▶ Short task:
Recast all of the following lines as a numbered list, dropping any blank lines.

▶ Record list:
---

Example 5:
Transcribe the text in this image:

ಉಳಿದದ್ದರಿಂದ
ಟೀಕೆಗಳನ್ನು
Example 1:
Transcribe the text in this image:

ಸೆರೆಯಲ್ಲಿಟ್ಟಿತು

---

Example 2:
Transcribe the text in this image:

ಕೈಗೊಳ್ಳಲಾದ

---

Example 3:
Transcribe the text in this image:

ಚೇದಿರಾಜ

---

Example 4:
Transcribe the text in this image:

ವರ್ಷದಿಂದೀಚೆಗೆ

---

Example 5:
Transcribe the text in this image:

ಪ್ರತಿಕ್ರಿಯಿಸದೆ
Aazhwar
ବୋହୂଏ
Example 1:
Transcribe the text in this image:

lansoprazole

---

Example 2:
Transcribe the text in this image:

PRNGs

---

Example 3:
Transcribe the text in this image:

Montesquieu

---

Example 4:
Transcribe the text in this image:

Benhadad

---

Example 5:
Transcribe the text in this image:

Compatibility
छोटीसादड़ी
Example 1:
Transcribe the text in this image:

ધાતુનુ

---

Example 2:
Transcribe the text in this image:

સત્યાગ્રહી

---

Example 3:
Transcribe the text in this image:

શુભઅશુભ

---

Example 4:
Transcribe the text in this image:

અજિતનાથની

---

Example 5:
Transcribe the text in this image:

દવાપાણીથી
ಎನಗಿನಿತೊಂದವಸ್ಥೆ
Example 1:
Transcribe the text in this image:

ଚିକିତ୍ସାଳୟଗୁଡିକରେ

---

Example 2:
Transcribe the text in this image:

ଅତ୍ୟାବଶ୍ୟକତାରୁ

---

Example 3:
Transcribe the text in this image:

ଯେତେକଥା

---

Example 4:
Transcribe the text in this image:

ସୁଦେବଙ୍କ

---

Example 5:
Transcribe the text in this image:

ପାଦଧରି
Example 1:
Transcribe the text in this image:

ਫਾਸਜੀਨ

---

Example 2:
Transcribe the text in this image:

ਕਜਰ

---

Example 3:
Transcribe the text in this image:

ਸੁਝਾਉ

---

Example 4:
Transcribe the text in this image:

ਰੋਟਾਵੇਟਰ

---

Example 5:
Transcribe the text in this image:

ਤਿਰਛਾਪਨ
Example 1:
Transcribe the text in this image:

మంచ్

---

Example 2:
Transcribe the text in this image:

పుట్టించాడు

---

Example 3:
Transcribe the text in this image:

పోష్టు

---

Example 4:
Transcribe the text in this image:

▶ Written response:
1. ---
2. Example 5:
3. Transcribe the text in this image:
4. ಉಳಿದದ್ದರಿಂದ
5. ಟೀಕೆಗಳನ್ನು
6. Example 1:
7. Transcribe the text in this image:
8. ಸೆರೆಯಲ್ಲಿಟ್ಟಿತು
9. ---
10. Example 2:
11. Transcribe the text in this image:
12. ಕೈಗೊಳ್ಳಲಾದ
13. ---
14. Example 3:
15. Transcribe the text in this image:
16. ಚೇದಿರಾಜ
17. ---
18. Example 4:
19. Transcribe the text in this image:
20. ವರ್ಷದಿಂದೀಚೆಗೆ
21. ---
22. Example 5:
23. Transcribe the text in this image:
24. ಪ್ರತಿಕ್ರಿಯಿಸದೆ
25. Aazhwar
26. ବୋହୂଏ
27. Example 1:
28. Transcribe the text in this image:
29. lansoprazole
30. ---
31. Example 2:
32. Transcribe the text in this image:
33. PRNGs
34. ---
35. Example 3:
36. Transcribe the text in this image:
37. Montesquieu
38. ---
39. Example 4:
40. Transcribe the text in this image:
41. Benhadad
42. ---
43. Example 5:
44. Transcribe the text in this image:
45. Compatibility
46. छोटीसादड़ी
47. Example 1:
48. Transcribe the text in this image:
49. ધાતુનુ
50. ---
51. Example 2:
52. Transcribe the text in this image:
53. સત્યાગ્રહી
54. ---
55. Example 3:
56. Transcribe the text in this image:
57. શુભઅશુભ
58. ---
59. Example 4:
60. Transcribe the text in this image:
61. અજિતનાથની
62. ---
63. Example 5:
64. Transcribe the text in this image:
65. દવાપાણીથી
66. ಎನಗಿನಿತೊಂದವಸ್ಥೆ
67. Example 1:
68. Transcribe the text in this image:
69. ଚିକିତ୍ସାଳୟଗୁଡିକରେ
70. ---
71. Example 2:
72. Transcribe the text in this image:
73. ଅତ୍ୟାବଶ୍ୟକତାରୁ
74. ---
75. Example 3:
76. Transcribe the text in this image:
77. ଯେତେକଥା
78. ---
79. Example 4:
80. Transcribe the text in this image:
81. ସୁଦେବଙ୍କ
82. ---
83. Example 5:
84. Transcribe the text in this image:
85. ପାଦଧରି
86. Example 1:
87. Transcribe the text in this image:
88. ਫਾਸਜੀਨ
89. ---
90. Example 2:
91. Transcribe the text in this image:
92. ਕਜਰ
93. ---
94. Example 3:
95. Transcribe the text in this image:
96. ਸੁਝਾਉ
97. ---
98. Example 4:
99. Transcribe the text in this image:
100. ਰੋਟਾਵੇਟਰ
101. ---
102. Example 5:
103. Transcribe the text in this image:
104. ਤਿਰਛਾਪਨ
105. Example 1:
106. Transcribe the text in this image:
107. మంచ్
108. ---
109. Example 2:
110. Transcribe the text in this image:
111. పుట్టించాడు
112. ---
113. Example 3:
114. Transcribe the text in this image:
115. పోష్టు
116. ---
117. Example 4:
118. Transcribe the text in this image:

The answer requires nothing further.